(Stored dataset items)
▼

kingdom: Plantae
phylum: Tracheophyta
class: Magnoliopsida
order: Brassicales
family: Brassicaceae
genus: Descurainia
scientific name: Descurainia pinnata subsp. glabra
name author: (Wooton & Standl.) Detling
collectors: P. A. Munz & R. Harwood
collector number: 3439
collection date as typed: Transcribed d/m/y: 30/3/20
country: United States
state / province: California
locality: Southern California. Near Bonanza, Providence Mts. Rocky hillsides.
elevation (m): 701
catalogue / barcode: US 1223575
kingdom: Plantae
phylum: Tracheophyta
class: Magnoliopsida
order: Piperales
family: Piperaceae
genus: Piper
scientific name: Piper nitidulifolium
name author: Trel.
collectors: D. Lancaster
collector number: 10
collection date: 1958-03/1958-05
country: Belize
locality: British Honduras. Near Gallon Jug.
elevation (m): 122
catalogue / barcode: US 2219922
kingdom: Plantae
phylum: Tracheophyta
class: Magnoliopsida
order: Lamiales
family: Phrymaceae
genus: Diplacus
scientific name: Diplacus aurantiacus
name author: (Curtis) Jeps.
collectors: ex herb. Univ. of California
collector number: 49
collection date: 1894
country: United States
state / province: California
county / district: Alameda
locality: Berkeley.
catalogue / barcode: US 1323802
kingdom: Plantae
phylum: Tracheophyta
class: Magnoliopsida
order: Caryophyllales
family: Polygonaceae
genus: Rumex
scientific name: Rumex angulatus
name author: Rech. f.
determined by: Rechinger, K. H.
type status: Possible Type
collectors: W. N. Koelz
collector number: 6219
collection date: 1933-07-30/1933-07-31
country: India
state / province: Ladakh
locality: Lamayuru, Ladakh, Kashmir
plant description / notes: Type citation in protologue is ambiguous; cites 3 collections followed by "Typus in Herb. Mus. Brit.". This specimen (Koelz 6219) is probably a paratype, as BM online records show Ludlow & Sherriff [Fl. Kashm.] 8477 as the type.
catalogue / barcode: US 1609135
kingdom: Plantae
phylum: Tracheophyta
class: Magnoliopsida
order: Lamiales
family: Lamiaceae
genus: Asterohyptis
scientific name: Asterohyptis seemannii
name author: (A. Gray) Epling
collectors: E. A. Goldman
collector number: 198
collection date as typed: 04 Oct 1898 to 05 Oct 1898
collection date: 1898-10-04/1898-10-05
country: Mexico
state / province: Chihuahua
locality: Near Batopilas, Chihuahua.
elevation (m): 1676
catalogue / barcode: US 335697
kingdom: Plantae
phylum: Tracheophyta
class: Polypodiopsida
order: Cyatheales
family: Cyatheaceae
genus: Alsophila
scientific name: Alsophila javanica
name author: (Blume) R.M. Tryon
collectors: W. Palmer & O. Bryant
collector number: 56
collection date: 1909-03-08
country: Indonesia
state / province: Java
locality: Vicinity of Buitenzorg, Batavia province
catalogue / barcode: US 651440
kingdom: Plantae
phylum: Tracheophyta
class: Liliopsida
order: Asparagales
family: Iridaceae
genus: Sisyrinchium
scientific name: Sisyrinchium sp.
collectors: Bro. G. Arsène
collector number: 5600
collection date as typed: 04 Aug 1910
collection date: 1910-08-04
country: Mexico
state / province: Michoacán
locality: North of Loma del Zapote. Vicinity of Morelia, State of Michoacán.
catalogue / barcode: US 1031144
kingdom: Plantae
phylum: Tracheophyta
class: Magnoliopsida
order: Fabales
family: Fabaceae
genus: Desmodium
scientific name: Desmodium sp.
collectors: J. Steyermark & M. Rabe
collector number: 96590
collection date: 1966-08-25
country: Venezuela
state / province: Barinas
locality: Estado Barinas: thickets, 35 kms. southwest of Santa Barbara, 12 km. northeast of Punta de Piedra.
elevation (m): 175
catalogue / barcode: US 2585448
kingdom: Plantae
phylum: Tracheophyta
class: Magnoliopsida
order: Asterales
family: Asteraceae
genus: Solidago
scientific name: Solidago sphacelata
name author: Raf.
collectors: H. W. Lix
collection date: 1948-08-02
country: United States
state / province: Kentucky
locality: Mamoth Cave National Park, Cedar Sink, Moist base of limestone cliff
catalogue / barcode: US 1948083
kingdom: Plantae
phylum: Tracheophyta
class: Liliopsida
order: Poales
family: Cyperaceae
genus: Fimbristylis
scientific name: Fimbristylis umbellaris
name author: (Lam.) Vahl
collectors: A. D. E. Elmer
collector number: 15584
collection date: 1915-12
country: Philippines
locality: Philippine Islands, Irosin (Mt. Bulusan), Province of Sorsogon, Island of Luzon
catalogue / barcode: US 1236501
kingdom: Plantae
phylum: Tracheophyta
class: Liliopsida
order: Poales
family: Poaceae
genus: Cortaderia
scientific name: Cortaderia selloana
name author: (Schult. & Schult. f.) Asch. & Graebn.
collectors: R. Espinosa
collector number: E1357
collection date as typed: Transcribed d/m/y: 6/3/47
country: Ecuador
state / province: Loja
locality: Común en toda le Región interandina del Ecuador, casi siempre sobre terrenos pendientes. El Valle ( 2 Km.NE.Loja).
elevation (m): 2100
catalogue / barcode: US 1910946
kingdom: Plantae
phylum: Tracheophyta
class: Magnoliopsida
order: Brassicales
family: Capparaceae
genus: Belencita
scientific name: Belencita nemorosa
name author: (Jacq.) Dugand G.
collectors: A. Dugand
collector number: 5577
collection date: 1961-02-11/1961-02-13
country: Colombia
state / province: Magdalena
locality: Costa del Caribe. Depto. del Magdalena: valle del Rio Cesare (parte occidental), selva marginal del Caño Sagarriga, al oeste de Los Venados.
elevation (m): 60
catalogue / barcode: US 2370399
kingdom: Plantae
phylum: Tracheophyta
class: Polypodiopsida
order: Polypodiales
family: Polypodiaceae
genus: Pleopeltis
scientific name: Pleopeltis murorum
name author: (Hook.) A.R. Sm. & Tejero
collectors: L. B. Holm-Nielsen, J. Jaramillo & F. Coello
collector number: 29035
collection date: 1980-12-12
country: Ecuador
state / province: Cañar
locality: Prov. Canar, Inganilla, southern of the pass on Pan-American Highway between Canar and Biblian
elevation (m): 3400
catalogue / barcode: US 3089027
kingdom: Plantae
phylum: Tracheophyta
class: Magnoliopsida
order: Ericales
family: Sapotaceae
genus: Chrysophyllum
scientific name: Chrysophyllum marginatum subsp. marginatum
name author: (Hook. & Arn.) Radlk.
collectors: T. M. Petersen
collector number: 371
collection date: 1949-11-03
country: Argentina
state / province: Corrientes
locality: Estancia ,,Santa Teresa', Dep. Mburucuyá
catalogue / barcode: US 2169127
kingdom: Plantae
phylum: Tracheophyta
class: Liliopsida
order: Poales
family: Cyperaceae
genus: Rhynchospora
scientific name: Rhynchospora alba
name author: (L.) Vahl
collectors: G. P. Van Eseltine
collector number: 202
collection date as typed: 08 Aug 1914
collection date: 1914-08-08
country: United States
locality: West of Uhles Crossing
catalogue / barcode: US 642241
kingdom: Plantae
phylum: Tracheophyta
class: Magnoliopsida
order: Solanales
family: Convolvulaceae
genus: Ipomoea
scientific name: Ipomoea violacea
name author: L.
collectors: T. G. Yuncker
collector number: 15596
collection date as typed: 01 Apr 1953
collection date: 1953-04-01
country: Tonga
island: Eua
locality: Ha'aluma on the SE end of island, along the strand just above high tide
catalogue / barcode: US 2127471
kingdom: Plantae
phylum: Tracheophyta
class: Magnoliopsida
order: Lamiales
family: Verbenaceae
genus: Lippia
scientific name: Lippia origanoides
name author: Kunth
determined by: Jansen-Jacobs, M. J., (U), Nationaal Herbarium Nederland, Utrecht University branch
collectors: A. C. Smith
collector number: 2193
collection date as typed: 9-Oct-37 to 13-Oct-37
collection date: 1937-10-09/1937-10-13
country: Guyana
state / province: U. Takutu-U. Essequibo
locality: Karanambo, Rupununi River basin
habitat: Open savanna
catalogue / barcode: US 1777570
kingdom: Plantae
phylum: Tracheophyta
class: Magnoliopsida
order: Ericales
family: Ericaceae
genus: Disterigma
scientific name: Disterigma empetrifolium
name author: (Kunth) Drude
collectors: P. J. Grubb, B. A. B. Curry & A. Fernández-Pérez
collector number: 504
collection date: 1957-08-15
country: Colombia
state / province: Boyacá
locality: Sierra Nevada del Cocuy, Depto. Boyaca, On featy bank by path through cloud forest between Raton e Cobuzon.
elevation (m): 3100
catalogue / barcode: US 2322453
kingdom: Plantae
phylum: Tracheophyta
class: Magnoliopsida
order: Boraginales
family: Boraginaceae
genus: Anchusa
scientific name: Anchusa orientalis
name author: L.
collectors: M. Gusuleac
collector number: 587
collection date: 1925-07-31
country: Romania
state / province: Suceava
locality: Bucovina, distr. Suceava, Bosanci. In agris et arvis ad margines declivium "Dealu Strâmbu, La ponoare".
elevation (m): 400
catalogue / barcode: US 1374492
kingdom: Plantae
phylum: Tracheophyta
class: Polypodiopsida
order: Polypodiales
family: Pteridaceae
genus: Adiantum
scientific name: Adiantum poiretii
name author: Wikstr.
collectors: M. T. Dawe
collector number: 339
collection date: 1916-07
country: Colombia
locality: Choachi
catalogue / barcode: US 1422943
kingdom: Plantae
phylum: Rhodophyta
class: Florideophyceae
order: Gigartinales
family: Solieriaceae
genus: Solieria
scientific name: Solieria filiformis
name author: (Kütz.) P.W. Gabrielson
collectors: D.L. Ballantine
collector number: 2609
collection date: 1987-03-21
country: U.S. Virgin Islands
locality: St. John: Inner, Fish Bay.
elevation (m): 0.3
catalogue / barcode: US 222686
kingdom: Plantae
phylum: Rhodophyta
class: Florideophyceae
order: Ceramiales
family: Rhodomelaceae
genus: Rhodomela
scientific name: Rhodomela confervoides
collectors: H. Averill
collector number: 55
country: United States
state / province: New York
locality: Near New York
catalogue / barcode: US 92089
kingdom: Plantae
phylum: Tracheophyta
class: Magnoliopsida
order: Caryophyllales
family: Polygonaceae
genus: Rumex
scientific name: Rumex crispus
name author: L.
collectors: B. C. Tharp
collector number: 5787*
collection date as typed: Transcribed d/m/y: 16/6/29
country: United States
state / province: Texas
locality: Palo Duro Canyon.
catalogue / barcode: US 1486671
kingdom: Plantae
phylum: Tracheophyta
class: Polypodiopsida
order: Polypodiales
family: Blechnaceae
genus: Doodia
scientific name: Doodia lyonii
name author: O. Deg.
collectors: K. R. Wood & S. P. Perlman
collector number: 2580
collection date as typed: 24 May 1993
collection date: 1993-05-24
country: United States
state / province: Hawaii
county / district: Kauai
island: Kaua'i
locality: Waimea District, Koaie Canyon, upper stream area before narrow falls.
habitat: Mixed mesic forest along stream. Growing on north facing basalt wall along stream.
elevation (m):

▲

■ **Given instruction**
Select every line of the records above that contains the word "Rumex", and copy each such line in full.

■ **Right answer**
genus: Rumex
scientific name: Rumex angulatus
genus: Rumex
scientific name: Rumex crispus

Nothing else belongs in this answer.